I got a 40 node cdh 5.1 cluster and attempting to run a simple spark app that processes about 10-15GB raw data but I keep running into this error:
java.lang.OutOfMemoryError: GC overhead limit exceeded
Each node has 8 cores and 2GB memory. I notice the heap size on the executors is set to 512MB with total set to 2GB. Wanted to know whats the heap size needs to be set to for such data sizes?
Thanks for the input!
Where does the out of memory exception occur? in your driver, or an executor? I assume it is an executor. Yes, you are using the default of 512MB per executor. You can raise that with properties like spark.executor.memory, or flags like --executor-memory if using spark-shell.
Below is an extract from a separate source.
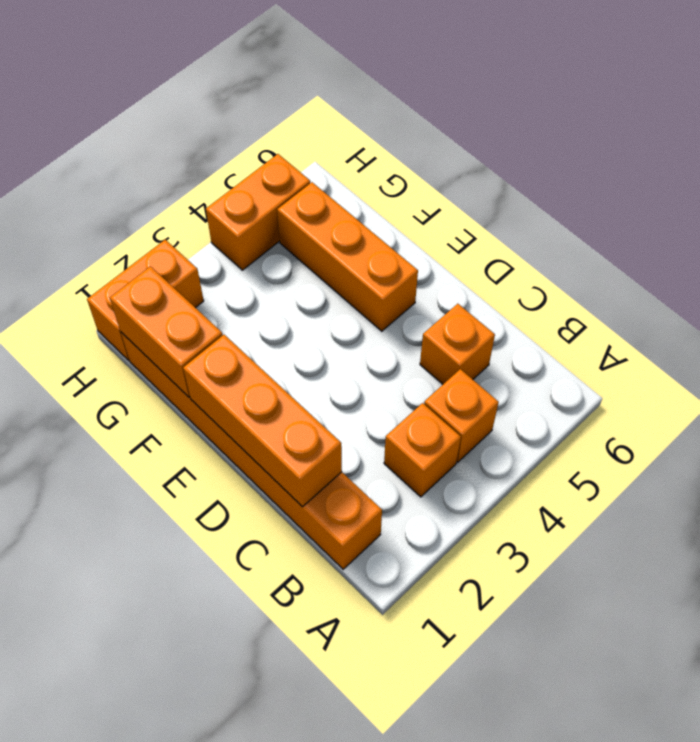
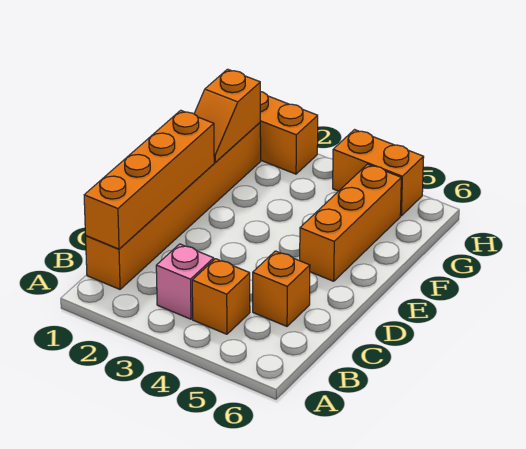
orange 1x1 brick [384,403,461,497] -> pink 1x1 brick [156,244,214,319]
orange 1x3 brick [183,335,342,507] -> orange 1x4 brick [84,110,214,249]
orange 1x2 brick [110,267,223,397] -> orange 1x2 slope [194,69,260,162]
It sounds like your workers are allocating 2GB for executors, so you could potentially use up to 2GB per executor and your 1 executor per machine would consume all of your Spark cluster memory.
But more memory doesn't necessarily help if you're performing some operation that inherently allocates a great deal of memory. I'm not sure what your operations are. Keep in mind too that if you are caching RDDs in memory, this is taking memory away from what's available for computations.
Thanks Sean.. I'm currently computing uniques visitors per page and running a count distinct using SparkSQL. We also run the non-spark jobs on the cluster, so if we allocate the 2GB I'm assuming we can't run any other jobs simultaneously. Also, I'm also looking to see how to set the storage levels in CM.